Policy

Russian-backed hackers behind disinformation campaigns intended to divide Ukraine: report

Russian-backed actors have launched numerous disinformation campaigns intended to demoralize Ukrainians and incite internal unrest, according to a report released on Thursday by cybersecurity firm Mandiant.

In one of the campaigns, referred to as “Secondary Infektion,” the actors falsely claimed that Ukrainian President Volodymyr Zelensky committed suicide in a military bunker in Kyiv because of his failure to keep his country safe.

In another campaign led by Secondary Infektion in April, the operatives said that Ukraine’s Azov regiment, a Ukrainian special operations unit within the country’s National Guard, was seeking vengeance against Zelensky for abandoning his troops in Mariupol. 
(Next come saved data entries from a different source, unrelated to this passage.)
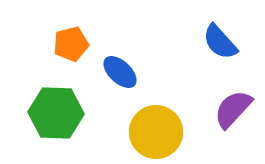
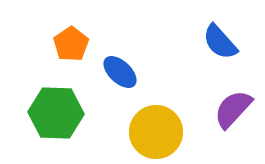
orange pentagon: rotated 20 degrees counterclockwise
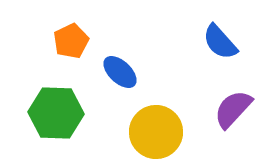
orange pentagon: moved 3 px up; rotated 8 degrees clockwise
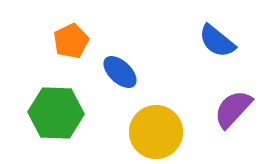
blue semicircle: moved 3 px left, 1 px up; rotated 9 degrees counterclockwise
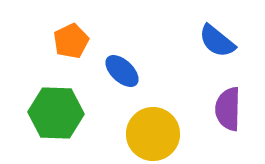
blue ellipse: moved 2 px right, 1 px up
purple semicircle: moved 5 px left; rotated 42 degrees counterclockwise
yellow circle: moved 3 px left, 2 px down
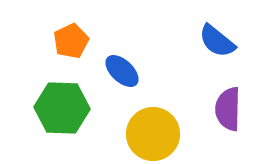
green hexagon: moved 6 px right, 5 px up
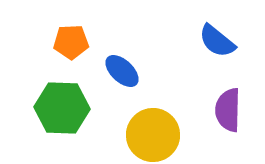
orange pentagon: moved 1 px down; rotated 24 degrees clockwise
purple semicircle: moved 1 px down
yellow circle: moved 1 px down
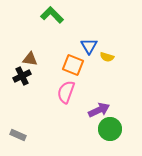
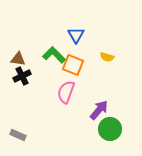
green L-shape: moved 2 px right, 40 px down
blue triangle: moved 13 px left, 11 px up
brown triangle: moved 12 px left
purple arrow: rotated 25 degrees counterclockwise
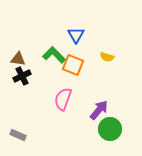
pink semicircle: moved 3 px left, 7 px down
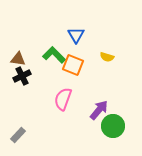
green circle: moved 3 px right, 3 px up
gray rectangle: rotated 70 degrees counterclockwise
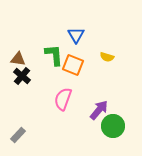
green L-shape: rotated 40 degrees clockwise
black cross: rotated 24 degrees counterclockwise
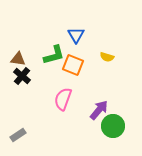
green L-shape: rotated 80 degrees clockwise
gray rectangle: rotated 14 degrees clockwise
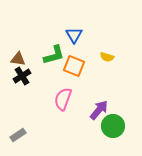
blue triangle: moved 2 px left
orange square: moved 1 px right, 1 px down
black cross: rotated 18 degrees clockwise
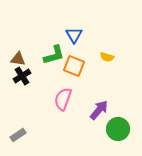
green circle: moved 5 px right, 3 px down
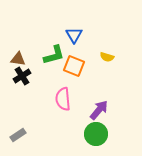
pink semicircle: rotated 25 degrees counterclockwise
green circle: moved 22 px left, 5 px down
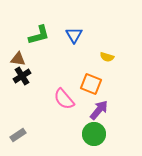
green L-shape: moved 15 px left, 20 px up
orange square: moved 17 px right, 18 px down
pink semicircle: moved 1 px right; rotated 35 degrees counterclockwise
green circle: moved 2 px left
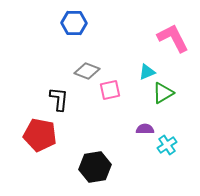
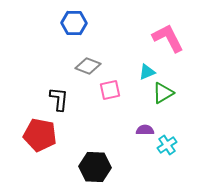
pink L-shape: moved 5 px left
gray diamond: moved 1 px right, 5 px up
purple semicircle: moved 1 px down
black hexagon: rotated 12 degrees clockwise
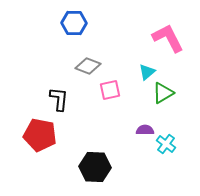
cyan triangle: rotated 18 degrees counterclockwise
cyan cross: moved 1 px left, 1 px up; rotated 18 degrees counterclockwise
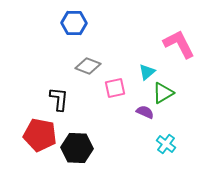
pink L-shape: moved 11 px right, 6 px down
pink square: moved 5 px right, 2 px up
purple semicircle: moved 18 px up; rotated 24 degrees clockwise
black hexagon: moved 18 px left, 19 px up
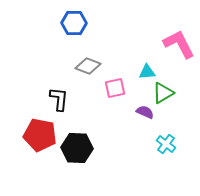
cyan triangle: rotated 36 degrees clockwise
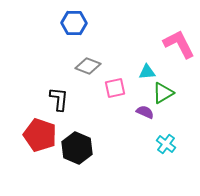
red pentagon: rotated 8 degrees clockwise
black hexagon: rotated 20 degrees clockwise
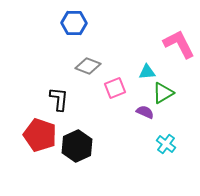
pink square: rotated 10 degrees counterclockwise
black hexagon: moved 2 px up; rotated 12 degrees clockwise
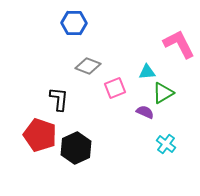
black hexagon: moved 1 px left, 2 px down
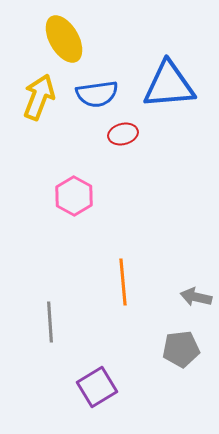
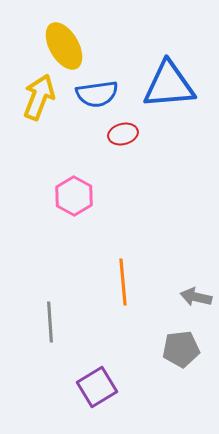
yellow ellipse: moved 7 px down
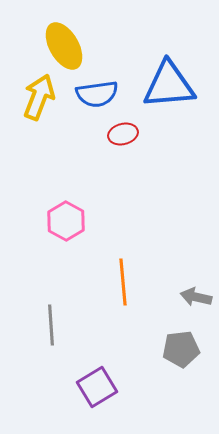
pink hexagon: moved 8 px left, 25 px down
gray line: moved 1 px right, 3 px down
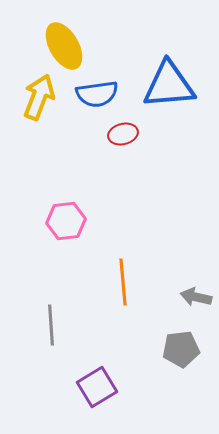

The campaigns to divide the country did not stop there. In another operation, Russian-backed operatives used Telegram, a popular social media platform, to spread disinformation including that the Ukrainian government was corrupt and incompetent, and that the country was unprepared for the war, according to the report.

They also claimed that Ukrainian oligarchs “paid Zelensky for the right to leave the country.”


Mandiant said that the disinformation campaigns it identified occurred concurrently with disruptive and destructive cyberattacks that targeted Ukrainian government websites. 

“While some of this activity is known, or already been reported on, this report captures how known actors and campaigns can be leveraged or otherwise refocused to support emerging security interests, including large-scale conflict,” Alden Wahlstrom, senior analyst at Mandiant, said in a statement. 

In another attempt to alienate Ukraine from its allies, Belarus-linked hackers known as Ghostwriter claimed that a Polish criminal gang was harvesting organs from Ukrainian refugees so it could illegally traffic them in the European Union. The operatives also claimed that “high-ranking Polish officials” were involved in the scheme. 

This is the latest report detailing the various ways Russian-backed hackers have used disinformation campaigns and cyberattacks against Ukraine.

Last month, Microsoft reported a series of cyber operations led by Russian-backed hackers. In the report, the tech company revealed that more than 200 cyberattacks were launched against Ukraine, including nearly 40 destructive ones that targeted key institutions and critical sectors.

“For years, analysts have documented that Ukraine, a key strategic interest of Russia, is a testing ground for Russian cyber threat activity that they may subsequently deploy elsewhere. Now, we witness how pro-Russia actors have leveraged the assets and campaign infrastructure developed over time (in whole or part) to target Ukraine.” Wahlstrom said.